Exercise instructions -
Omit every picture and return the rest of the data unaltered.

Dataset content -
----

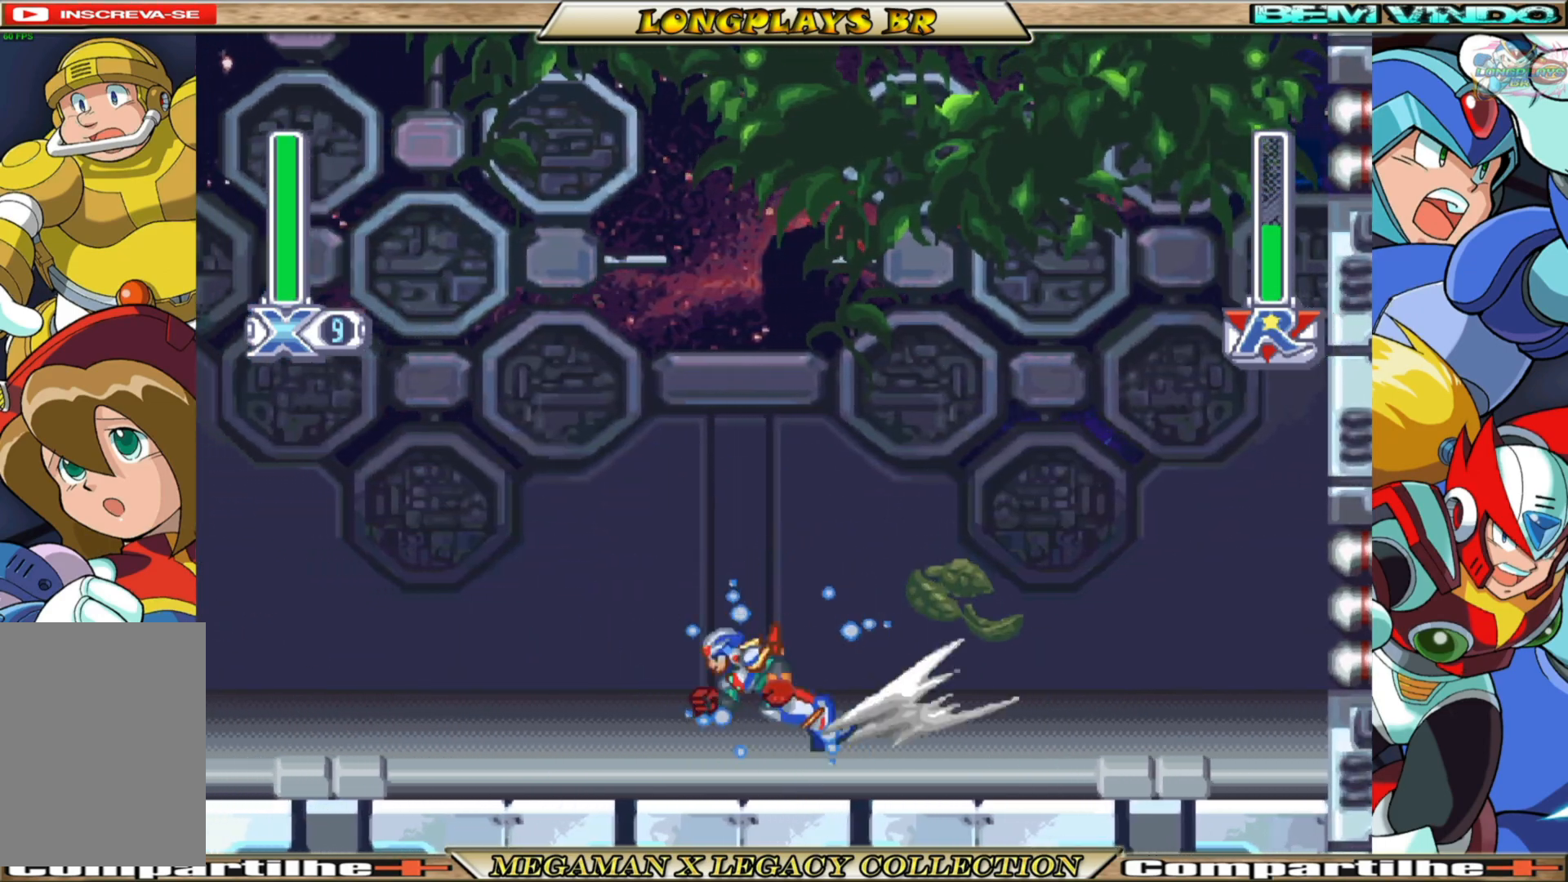
{"buttons": ["X", "DPAD_RIGHT"], "left_stick": "center", "right_stick": "center", "events": [[150, "B", "up"], [183, "DPAD_LEFT", "up"], [283, "DPAD_RIGHT", "down"]]}
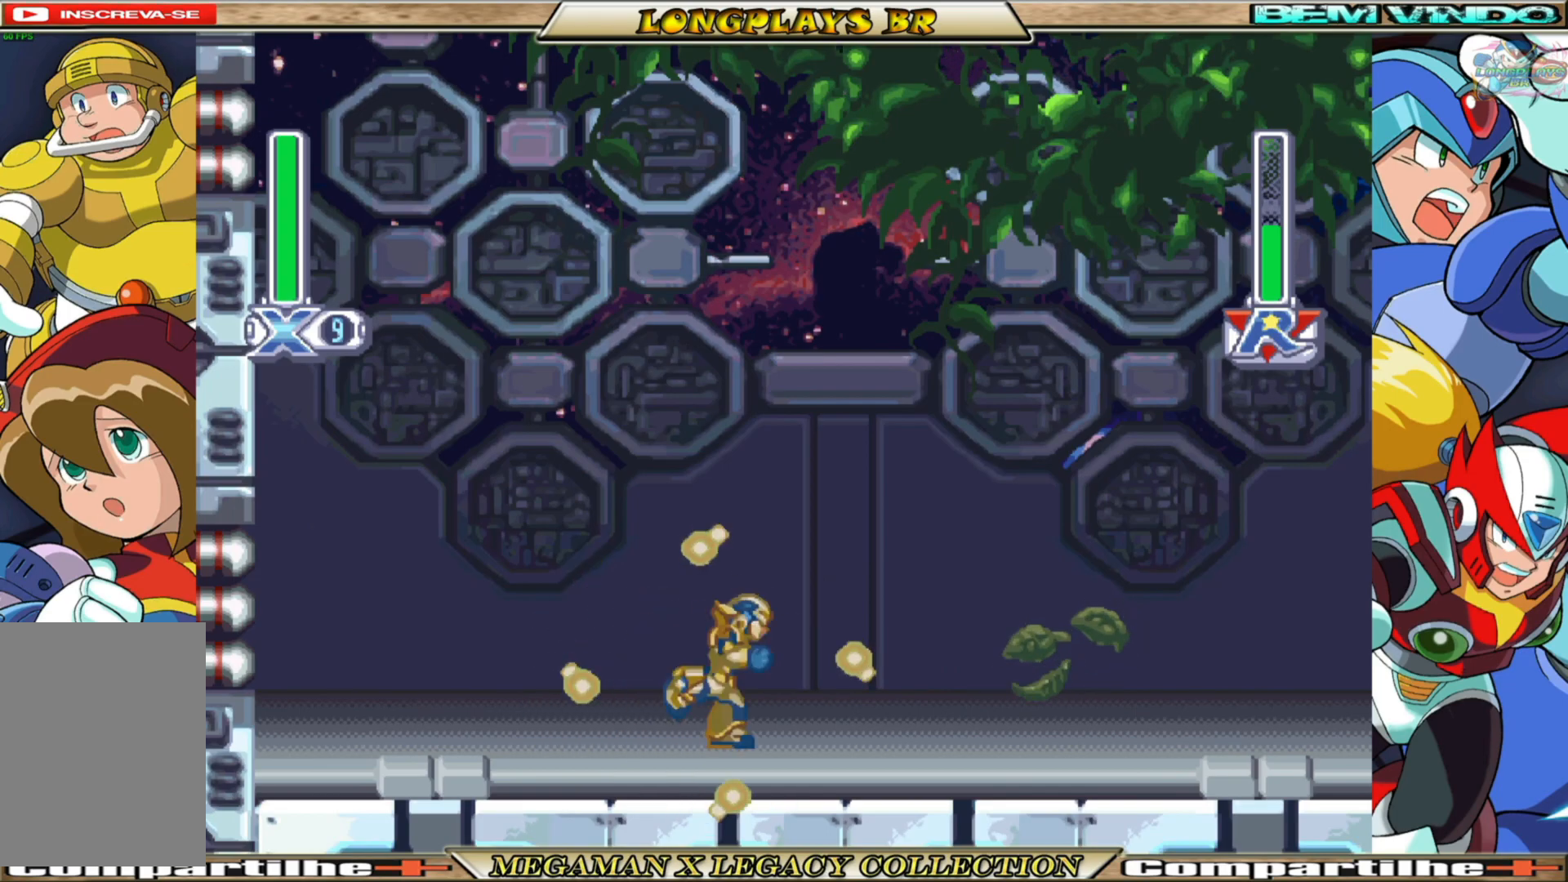
{"buttons": ["X", "DPAD_LEFT"], "left_stick": "center", "right_stick": "center", "events": [[200, "DPAD_RIGHT", "up"], [283, "DPAD_LEFT", "down"]]}
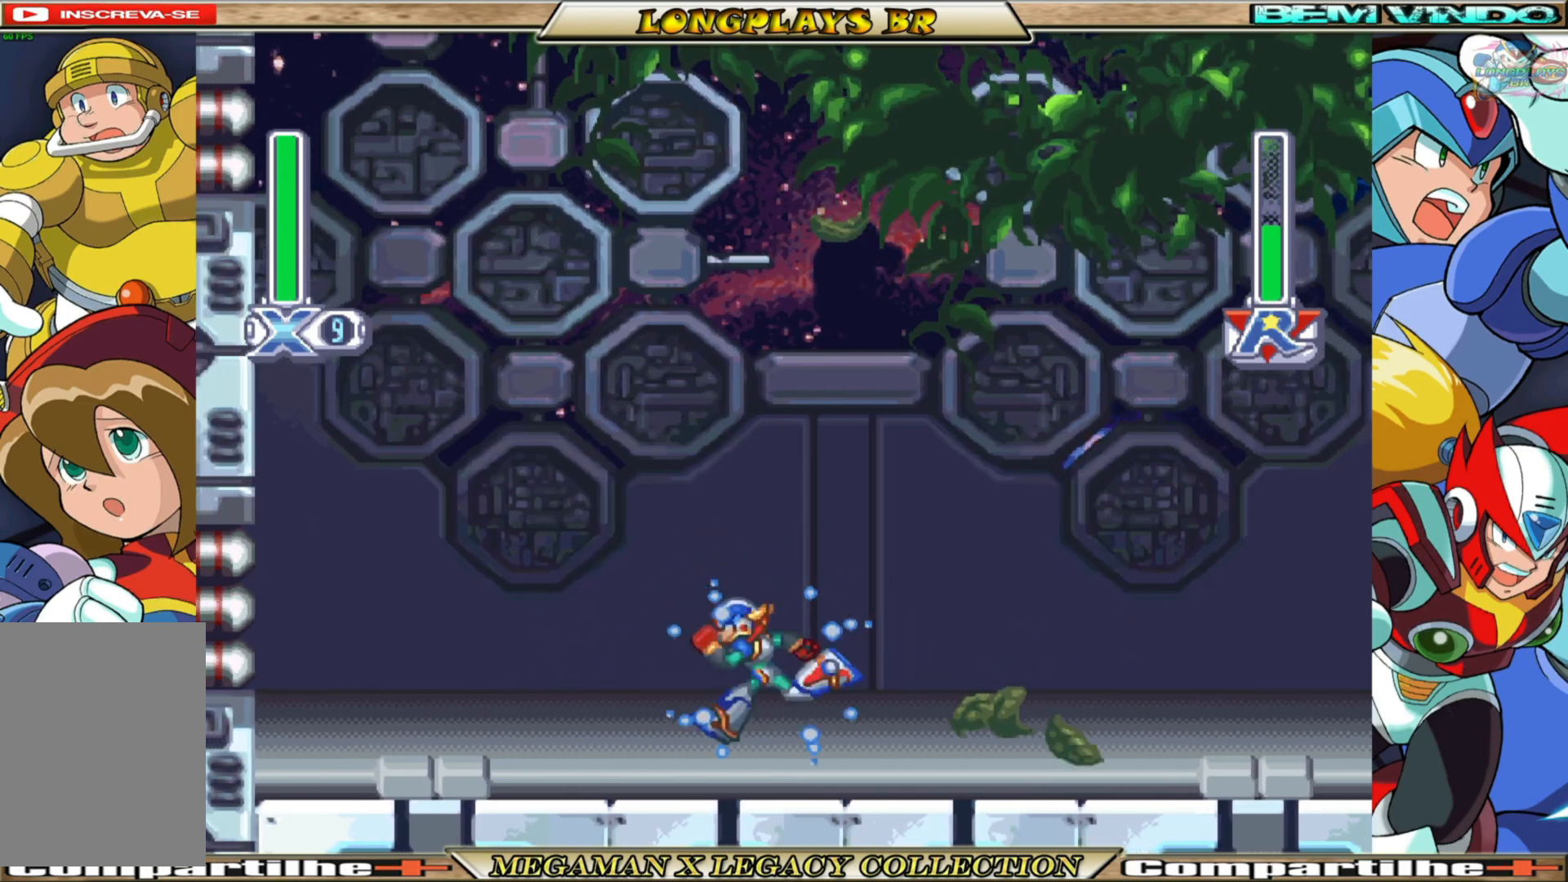
{"buttons": ["X"], "left_stick": "center", "right_stick": "center", "events": [[250, "DPAD_LEFT", "up"]]}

----

Written answer -
{"buttons": ["X", "DPAD_RIGHT"], "left_stick": "center", "right_stick": "center", "events": [[150, "B", "up"], [183, "DPAD_LEFT", "up"], [283, "DPAD_RIGHT", "down"]]}
{"buttons": ["X", "DPAD_LEFT"], "left_stick": "center", "right_stick": "center", "events": [[200, "DPAD_RIGHT", "up"], [283, "DPAD_LEFT", "down"]]}
{"buttons": ["X"], "left_stick": "center", "right_stick": "center", "events": [[250, "DPAD_LEFT", "up"]]}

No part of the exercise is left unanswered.